Они сидели на диване, мальчик пускал инерционную машинку. Он даже вспотевал, прижимая ручкой колесики.

– Вас нашла Алла, она очень горда этим.

Павел молчал. Была та самая ситуация, о которой говорят, лучше б ее не было. С другой стороны, ему было хорошо в этом доме, с этой женщиной; какая-то жила, что сидела внутри, ослабла, и пришло ощущение, что все хорошо и он не виноват.

– Мы усыновили Пашу, – продолжала Мария Петровна. – Муж в нем души не чает, про меня говорить нечего. Я бы после смерти Лены без него не выжила.

Да! Вот еще их связь, их пуповина. Смерть и ее, и его дочерей. И две мальчишечьи жизни взамен двух смертей.

– Расскажите о себе, – сказала она. – У вас тоже маленький ребенок?

– Да! Да! Но совсем кроха. Семь недель.

– Теперь каждая неделя будет интересней и интересней. Я просто упиваюсь этим. Когда росла дочь, была занята своими делами. Бездарными делами, между нами говоря. Но кто ж из молодых поверит в такое?

– Моя жена не работает, – ответил Павел, – она хорошая мать.

– Дай вам Бог счастья, – сказала Мария Петровна.

Они замолчали, и возникла тревога, и в ней рождалось дурное, гадкое. Мария Петровна сдерживала себя, чтоб не встать и не сказать: «Извините, у меня дела». А Павел катал языком бездарную фразу типа: «Разрезать ребенка пополам не будем. Будем договариваться». Он даже побледнел от мысли, что мог бы произнести эти слова, но слова изгалялись, прятались где-то в лакунах миндалин, потом высовывались, особенно это гнусное «типа».

Бледность Веснина напугала Марию Петровну как готовность произнести страшное. И она сказала первая:

– Почему-то я не допускаю мысли, что вы пришли с ломом. Я права?

– Господь с вами! – едва выдохнул спазмированным голосом Павел. – Я пришел посмотреть, не плохо ли… Вижу: хорошо. А главное – это оказались вы. – Он поднялся, но Мария Петровна взяла его за руку и посадила обратно.

– Не уходите, – сказала она. – Сейчас придет муж. Вы должны его увидеть, а он должен увидеть вас. Мы ведь родственники, Павел Веснин. Считайте меня бабушкой вашего маленького. Потому что в случае с Пашкой у меня путаный статус. – И она засмеялась. Ах, как она была хороша в смехе! При всех прибежавших на лицо морщинках. И он решил, что останется хотя бы для того, чтобы увидеть человека, которому досталась такая женщина. Они пили чай, и Павел сказал, что помнит: тогда же он пил из этой чашки.
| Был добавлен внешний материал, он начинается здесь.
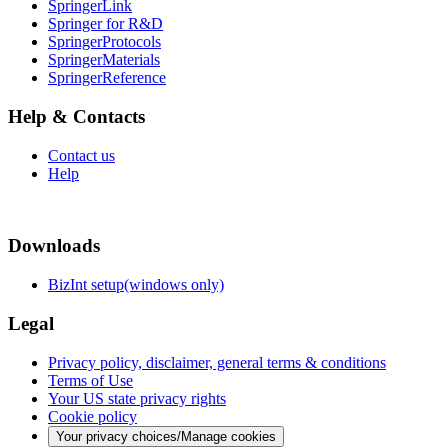
SpringerLink
Springer for R&D
SpringerProtocols
SpringerMaterials
SpringerReference
Help & Contacts
Contact us
Help
Downloads
BizInt setup(windows only)
Legal
Privacy policy, disclaimer, general terms & conditions
Terms of Use
Your US state privacy rights
Cookie policy
Your privacy choices/Manage cookies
– О нет! – сказала Мария Петровна. – Эти чашки новые. – Она не стала говорить, что эти чашки ей подарила Наталья, когда она расписалась с Кулачевым. Что очень долго она ими не пользовалась, пока Наталья не пришла вся в слезах и не стала требовать чашки назад, чтоб выкинуть их к чертовой матери, раз ими так гребуют.

– Кто тебе сказал? – удивилась Мария Петровна.

– Я знаю. Они так и стоят у тебя в бумажках, – сказала Наталья. – А я на всякий случай от самой себя их освятила.

Мария Петровна спустила с антресолей подарок, и с тех пор чашки в ходу.

Павла же занимало другое: его готовность признать своим и родным все в этом доме. Он, суровый геолог-матерщинник, грубиян и забияка, тут стал иным, и этот иной даже не очень ему и нравится, но что тут поделаешь: слетела защита-короста, а под ней, оказывается, жило что-то нежное и слабое. «Нельзя этому поддаваться», – думал Павел. Но поддавался, потому что слабый и нежный Веснин был ничуть не дурее грубого и дерзкого Веснина.

«Это оттого, – думал он, – что я вижу, как хорошо ребенку. Моему сыну».

Пришедший Кулачев, едва кивнув гостю, кинулся мыть руки и ушел к ребенку.

– Ему пора кушать и спать, – сказала Мария Петровна, – мы тут заболтались.

Кулачев пришел с ребенком на руках и стал кормить его с ложечки супом, который стоял завернутый в байковое детское одеяльце. И пока шло кормление, они молчали. Павел думал, что в том пижоне, с которым он когда-то столкнулся на лестнице, он никогда бы не заподозрил нежного отца, но тут же подумал о себе, о той нежной коже, что проявилась в его заскорузлом сердце. Ему стало стыдно, что чужая (чужая, чужая!) семья так проняла его, а дома у него лежит красавец младенец, молодая жена, где его любят, и ему сразу стало и стыдно, и радостно, что все у него не хуже, чем у других, а эта удивительно смеющаяся женщина сказала, что она будет бабушкой его сыну и что вообще они родня.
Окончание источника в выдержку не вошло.